There were many reasons behind the much-discussed ups and downs in China's stock market in 2015. However the main cause of the volatility was that there were too many people buying stocks with margin loans they couldn’t really afford to repay – they were over leveraged. In fact China’s stock market is, on average, far more leveraged than any other in the world. The proportion of total market capitalisation that is financed can be as high as 7-8% in China, while in the US the proportion is usually below 2%.
The Chinese government’s anti-corruption efforts began focusing on the financial sector in 2015 and have, to a certain extent, dampened insider trading and created a more level playing field in the market. However there is still the need for a better top-down design to ensure that capital markets develop in a more healthy and orderly fashion.
I expect China’s financial markets to gradually stabilise in 2016. The government has introduced a number of measures to limit stock index futures trading. It is also trying to steer the Chinese financing system away from indirect shadow-banking and towards the direct financing that is typical in more developed markets. This will help lower financing costs across all areas of the Chinese economy. Making financing more accessible will also help encourage the development of small and medium-sized private enterprises and inspire more entrepreneurs to start their own business.
We also need to remember that it has only been 25 years since the launch of China's stock market; so the market is not yet fully mature and volatility is unavoidable. The US stock market also experienced severe insider trading problems in the 1920s, which ultimately resulted in the creation of the US Securities and Exchange Commission to better regulate its markets.

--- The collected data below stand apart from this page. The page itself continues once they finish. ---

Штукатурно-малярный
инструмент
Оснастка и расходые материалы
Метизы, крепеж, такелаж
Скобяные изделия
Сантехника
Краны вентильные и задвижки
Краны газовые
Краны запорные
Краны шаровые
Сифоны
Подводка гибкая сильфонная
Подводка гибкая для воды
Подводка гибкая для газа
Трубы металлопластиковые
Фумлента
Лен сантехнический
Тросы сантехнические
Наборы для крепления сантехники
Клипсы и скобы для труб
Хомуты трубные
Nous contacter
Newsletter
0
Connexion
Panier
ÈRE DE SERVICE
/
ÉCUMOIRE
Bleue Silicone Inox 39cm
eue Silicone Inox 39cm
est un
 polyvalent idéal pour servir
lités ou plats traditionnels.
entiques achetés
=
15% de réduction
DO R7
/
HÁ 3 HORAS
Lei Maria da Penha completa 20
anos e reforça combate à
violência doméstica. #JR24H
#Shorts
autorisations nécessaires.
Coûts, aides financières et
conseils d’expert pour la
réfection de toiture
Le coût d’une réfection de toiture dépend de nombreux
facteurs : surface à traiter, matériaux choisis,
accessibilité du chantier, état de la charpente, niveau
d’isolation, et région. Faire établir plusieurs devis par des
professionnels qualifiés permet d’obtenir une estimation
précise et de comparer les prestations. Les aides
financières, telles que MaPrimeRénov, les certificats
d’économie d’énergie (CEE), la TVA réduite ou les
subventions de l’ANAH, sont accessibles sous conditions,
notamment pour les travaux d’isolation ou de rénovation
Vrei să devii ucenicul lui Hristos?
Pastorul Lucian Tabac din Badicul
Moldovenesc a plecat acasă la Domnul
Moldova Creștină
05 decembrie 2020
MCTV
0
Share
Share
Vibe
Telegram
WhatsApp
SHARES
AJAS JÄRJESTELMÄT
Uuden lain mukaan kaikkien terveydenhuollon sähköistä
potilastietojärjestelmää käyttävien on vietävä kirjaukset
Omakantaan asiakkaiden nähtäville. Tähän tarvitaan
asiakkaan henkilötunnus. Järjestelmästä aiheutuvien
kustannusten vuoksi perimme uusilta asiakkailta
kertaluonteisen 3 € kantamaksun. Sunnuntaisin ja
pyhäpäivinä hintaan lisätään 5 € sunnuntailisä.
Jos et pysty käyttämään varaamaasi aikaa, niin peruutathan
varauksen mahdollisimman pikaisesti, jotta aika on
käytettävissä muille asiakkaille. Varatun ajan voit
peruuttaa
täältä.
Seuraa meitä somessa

China’s markets may see some more volatility again in March when regulators are expected to begin gradual implementation of a new IPO registration system. The new system is expected to make it easier for companies to list, without first needing to meet regulators’ profitability indicators. This should mean that their listing price will more accurately reflect the real valuation of the company. Under this new system, companies should only seek a listing if, after careful consideration, they find the benefits will far outweigh the costs. This will serve as a natural selection mechanism. The present system has tended to result in over-inflated valuations for newly listed companies, in part because it severely limited the number of new IPOs and supply and demand became imbalanced. The new registration system will likely lower the valuation of all new listings, however the valuations should be more accurate, and bad companies will not list.
Retail investors also need to take a hard look at their investment strategy. They need to decide whether they are really investors or just speculators. Speculators cannot blame the market when they lose money, it is just bad luck. However if a long-term investor has failed, then the market is to blame. A good market should provide long term investors who invest in good companies with a reasonable rate of return within three to five years.
Investors should also better understand their risk tolerance before making any investment, and must be diversified in order to reduce risk. It would be better for small investors purchase a basket of stocks through institutions rather than buying individual stocks themselves. Finally, investors should pay more attention to national policy, and retail investors should stay away from speculation. Investors should capture the long-term trend instead of identifying short-term volatility. Thus timing is certainly more important than stock picking.